Bergeson also praised the FDA’s specificity involving how to characterize particle size and other elements in terms of cosmetics ingredients. While the FDA has far less regulatory power over cosmetics — there’s no premarket review, and the burden is entirely on manufacturers to policy safety issues — it’s still useful for companies to have the boundaries laid out for them, she said.
“They’re on notice that this is what the government is looking at,” she said. “I think it just provides better clarity.”
Jaydee Hanson, policy director at the International Center for Technology Assessment, called the FDA’s moves “pitiful.” Hanson’s organization, a non-profit group that studies the impact of a wide variety of technologies, sued the FDA late last year to compel the agency to respond to a 2006 petition asking for specific regulations for nano-enabled products.
A federal judge told the FDA to respond by April 23, Hanson said. The organization got its response on April 20 — the same day the “draft guidance” documents on food and cosmetics were issued.
“It’s amazing that they couldn’t have issued these new guidelines two weeks after we filed our legal petition,” Hanson said. “What they’ve come up with is not anything more than baby steps beyond what they had before … it’s not bad, but there really isn’t anything in here that’s new.”
Keefe said the judge’s due date had nothing to do with the release of the guidelines, which he said had been in the works for several years. There’s a 90-day comment period to solicit feedback from the public as well as advocates on both sides. It’s unclear when final versions of the guidelines might be released, although it’s likely to be a while — the draft documents issued last June have yet to be issued in final form.

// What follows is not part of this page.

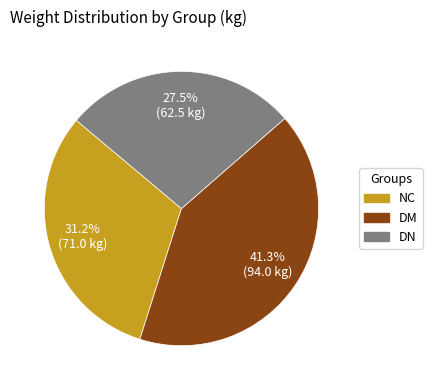

How many slices are in this pie chart?

3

Hanson said it’s possible that by “asking nicely,” the FDA will glean important informatoin from manufacturers about what’s in food, food additives and packaging, and cosmetics. But the agency isn’t significantly addressing labeling, which would allow consumers to identify products that use super-small materials to boost their efficacy.

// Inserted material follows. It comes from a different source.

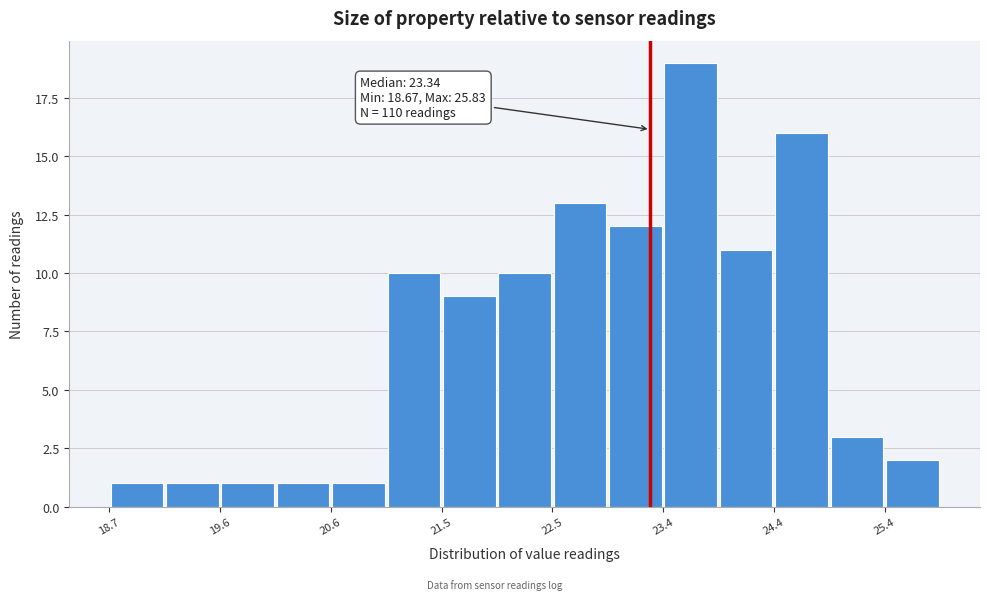

Over which range of the x-axis is the bar tallest?

23.4 to 23.9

“Labeling’s not a cure-all, but at least you can start tracking what’s going on with stuff,” Hanson said.
Sunscreens Not Covered
One example of opaque labeling involves sunscreens, which are regulated by the FDA as drugs, not cosmetics — and therefore not covered by this latest missive. Physical sunscreens that use super-small titanium dioxide or zinc oxide aren’t labeled as containing nanoparticles, making it difficult to suss out what’s inside without knowing the background (one hint: if it goes on clear, it’s nano!).
Face creams and lotions, which are covered by the draft guidelines, often don’t carry a “nano” label, either. The FDA’s new guidelines on cosmetics say “they must be safe for consumers under labeled or customary conditions use, and they must be properly labeled.” It’s unclear whether that means labeling active ingredients, or including the particle size on the list.
Keefe said the agency expects the discussion with industry and advocates to begin now, with the comment period open (you can comment on the drafts here). If these guidelines are general in places, it’s because the FDA doesn’t want to specify a test or other assessment for a particular area, only to encounter pushback from a manufacturer when the agency wants more information.
“We don’t want to tie our hands,” he said.
As for the somewhat voluntary nature of the open-door invitation, Keefe said, the pressures of the market should help push companies to start talking. A food additive maker, for example, is developing a product to sell to another company — which wants to know about safety and exactly what’s on the ingredients list. That should push manufacturers to be transparent, he said.
If someone wants to break the law, they will, he added. The FDA is betting that most companies don’t.
“I think for the most part, the companies are going to see it’s in their best interest to play right, to follow the rules,” Keefe said.